Maintain a Grocery List and Weekly Menu

Planning a weekly menu – and then your grocery list based on needed ingredients – saves time and reduces impulse purchases. Create a printable list separated by aisles in your favorite supermarket to speed up the trip. When you run low on basics, add it to the list so you don’t end up with multiples. Bonus savings if you buy foods on sale and plan meals around those! 

Try Store Brands

Even if you have been loyal to name brands, many house brands are significantly less expensive and have the same ingredients. Many are also manufactured by the same companies that sell the name brands. This includes food items like flour, sugar, oatmeal, vinegar, nuts, dried fruit, canned and frozen vegetables, and rice. As for dairy, some store brands now offer organic versions if that is your preference. Stay with name brands for certain items that may be of lower quality, such as peanut butter and olive oil. 

Look Differently at Similar Sections

The gourmet cheeses sold near the deli are always more expensive than those sold in the dairy aisle – and are usually worth it. But if you need a simple shredded cheese for tacos, buy a generic sharp cheddar and shred it yourself. 

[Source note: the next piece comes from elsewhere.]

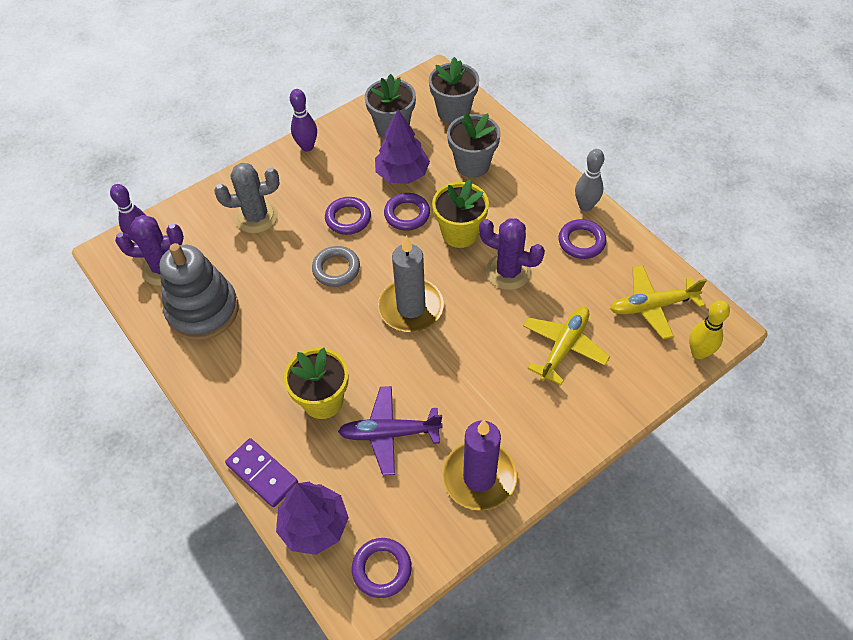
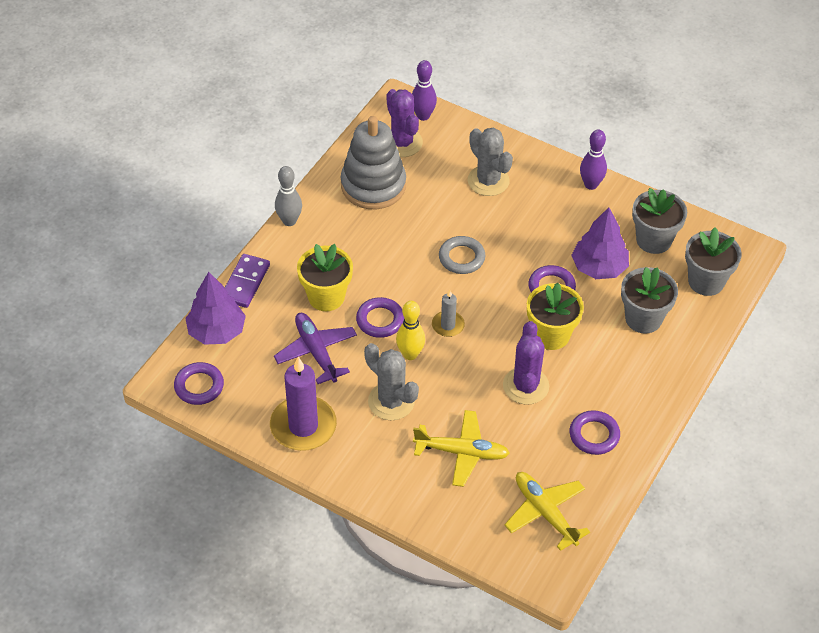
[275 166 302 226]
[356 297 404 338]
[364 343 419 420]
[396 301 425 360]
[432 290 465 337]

Make or Modify Your Own Products

Homemade salad dressing always tastes better than bottled because it does not contain fillers. Homemade pancakes and waffles freeze well. Make your own mashed potatoes. If the kids love frozen pizza, get plain versions and add toppings separately. 

Check for Freshness

The produce department requires careful inspection to avoid waste. Any clear package should be checked; one rotting potato or onion can spoil the bunch. Turn over containers of berries and salads – if they are not sticking to the bottom, they will stay fresh longer. 

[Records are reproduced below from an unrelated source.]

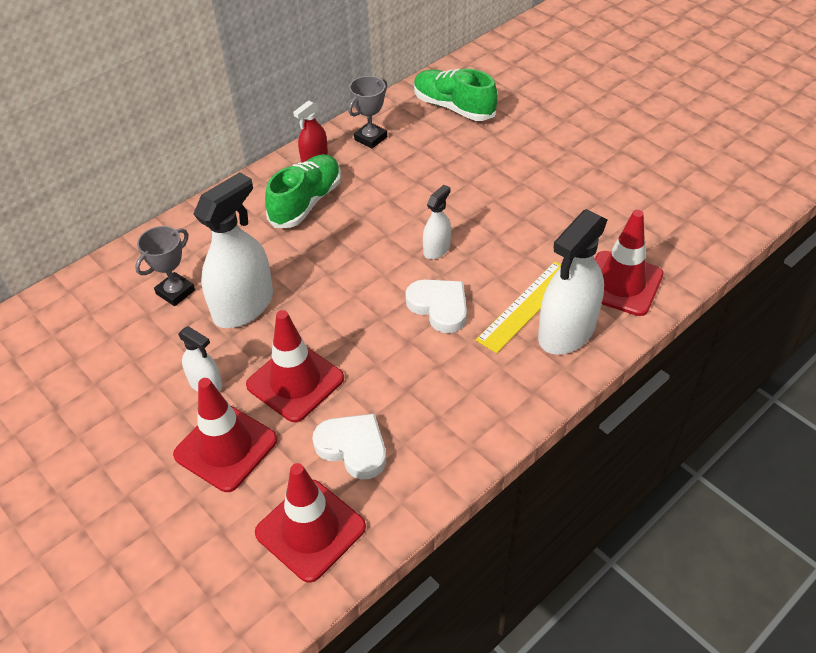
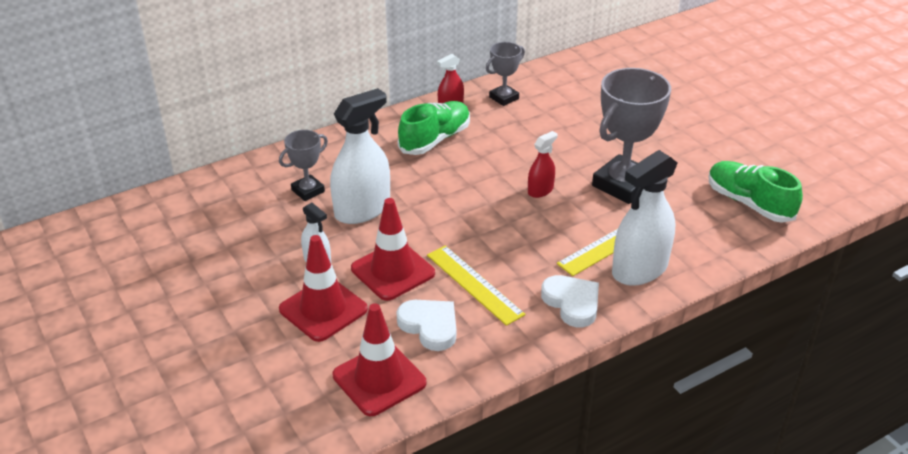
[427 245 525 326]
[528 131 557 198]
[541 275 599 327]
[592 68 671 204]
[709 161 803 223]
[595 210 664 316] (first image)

Take Advantage of Online Savings

Many supermarket chains now offer online shopping lists that let you apply coupons and store incentives. You can compare costs in advance, to see which prices are lower. Download the store’s app for the most convenience. 

Invest in Proper Freezer Storage Materials

Buying meat on sale works only if you can store it for longevity. Use higher quality food storage bags and wrapping materials to prevent freezer burns. Mark the date, and rotate items in your freezer to use the oldest first. 

Shop Organically Smart

If you prefer organic produce but cringe at the higher prices, know the “Clean 15” items published annually by the Environmental Working Group. Those items are safe to eat without the organic label. 

Visit Other Stores

Newer grocery chains – including some from Europe – are luring customers with lower prices. Compare the numbers to see if it’s worth an occasional visit, or maybe even become your regular supermarket.